> **PROBLEM DESCRIPTION**
Each entry is to be given again word for word; images are dropped.

> **SOURCE INFORMATION**
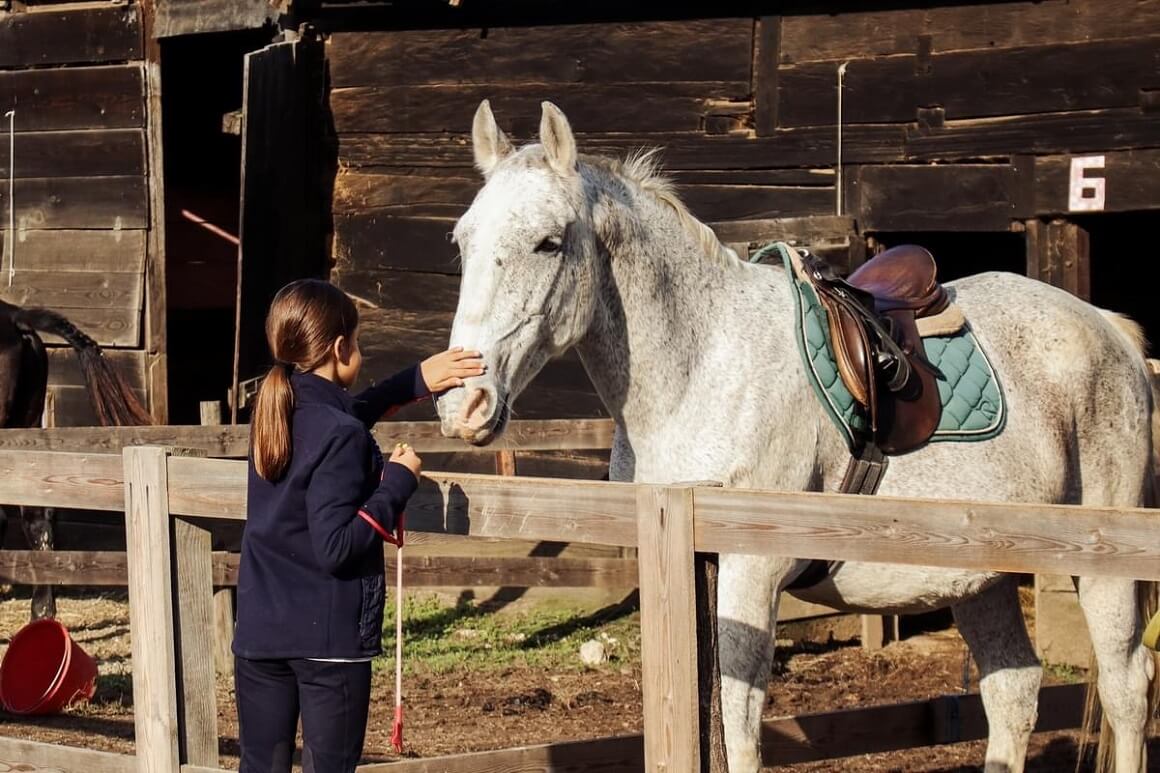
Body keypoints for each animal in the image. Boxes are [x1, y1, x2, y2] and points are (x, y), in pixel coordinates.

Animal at [436, 99, 1160, 766]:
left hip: (1101, 565)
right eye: (463, 242)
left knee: (1126, 690)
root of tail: (1109, 329)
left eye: (548, 241)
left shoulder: (749, 571)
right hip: (982, 573)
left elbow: (738, 733)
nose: (463, 402)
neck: (702, 364)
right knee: (1013, 692)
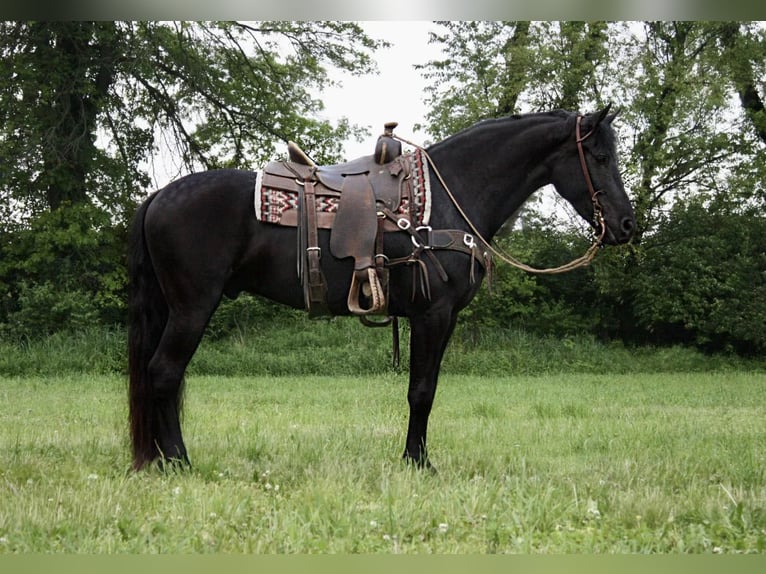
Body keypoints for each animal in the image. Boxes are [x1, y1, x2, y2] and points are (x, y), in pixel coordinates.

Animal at [130, 108, 636, 472]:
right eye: (600, 157)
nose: (628, 225)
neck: (451, 198)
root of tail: (159, 196)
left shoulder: (441, 319)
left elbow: (425, 388)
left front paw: (416, 458)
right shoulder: (433, 314)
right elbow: (422, 391)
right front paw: (418, 463)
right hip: (193, 307)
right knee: (164, 373)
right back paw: (179, 462)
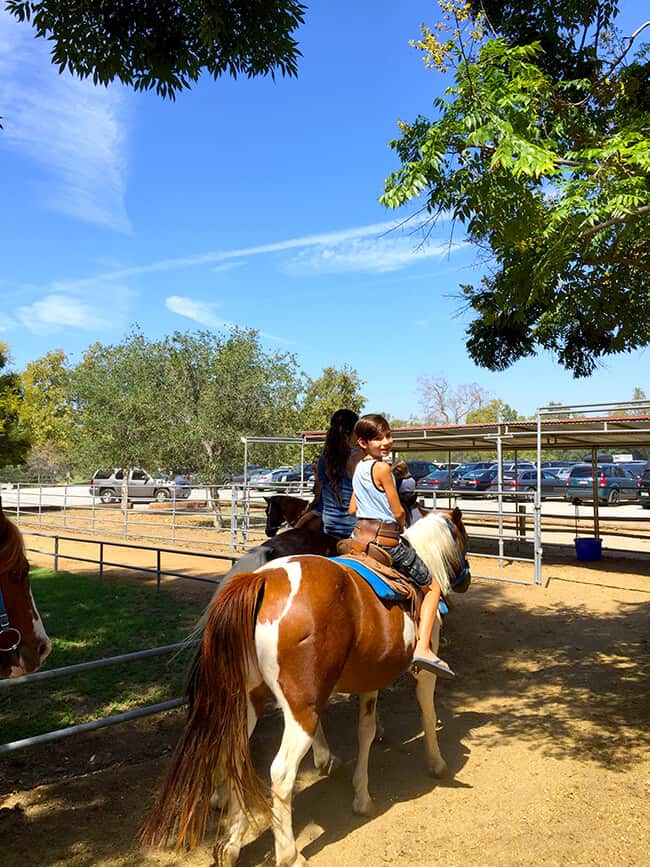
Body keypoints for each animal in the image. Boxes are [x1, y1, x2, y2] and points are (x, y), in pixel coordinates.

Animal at [142, 512, 468, 864]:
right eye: (463, 537)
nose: (465, 580)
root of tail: (263, 580)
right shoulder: (424, 669)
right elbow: (426, 713)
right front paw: (436, 764)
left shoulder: (370, 677)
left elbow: (365, 730)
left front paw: (361, 796)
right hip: (301, 707)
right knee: (281, 773)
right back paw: (289, 854)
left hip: (248, 697)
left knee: (235, 755)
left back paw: (230, 844)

> **REPLY TO THE TASK**
Body keypoints for each animal in the image. Boxes are [x1, y1, x2, y2] and points are (x, y), in pixel coordinates.

Animal at [436, 99, 1160, 766]:
left hip: (1101, 565)
right eye: (463, 242)
left knee: (1126, 690)
root of tail: (1109, 329)
left eye: (548, 241)
left shoulder: (749, 571)
right hip: (982, 573)
left elbow: (738, 733)
nose: (463, 402)
neck: (702, 364)
right knee: (1013, 692)
Body keypoints for each animal in the image. Boxes are [x1, y1, x2, y2] and points are (x, y), in pixel coordinates.

Animal at [130, 108, 636, 472]:
right eye: (600, 157)
nose: (628, 225)
neck: (451, 198)
root of tail: (159, 196)
left shoulder: (441, 319)
left elbow: (425, 388)
left front paw: (416, 458)
right shoulder: (433, 314)
right elbow: (422, 391)
right front paw: (418, 463)
right hip: (193, 307)
right knee: (164, 373)
right back paw: (179, 462)
Body keypoints for each animal in the image. Boxes are [x1, y1, x2, y2] and points are (x, y), in pixel coordinates.

Animal at [142, 512, 468, 864]:
right eye: (463, 537)
nose: (465, 580)
root of tail: (263, 580)
right shoulder: (424, 669)
right elbow: (426, 713)
right front paw: (436, 764)
left shoulder: (370, 677)
left elbow: (365, 730)
left front paw: (361, 796)
right hip: (301, 707)
right knee: (281, 773)
right back paw: (289, 854)
left hip: (248, 697)
left knee: (235, 755)
left back paw: (230, 844)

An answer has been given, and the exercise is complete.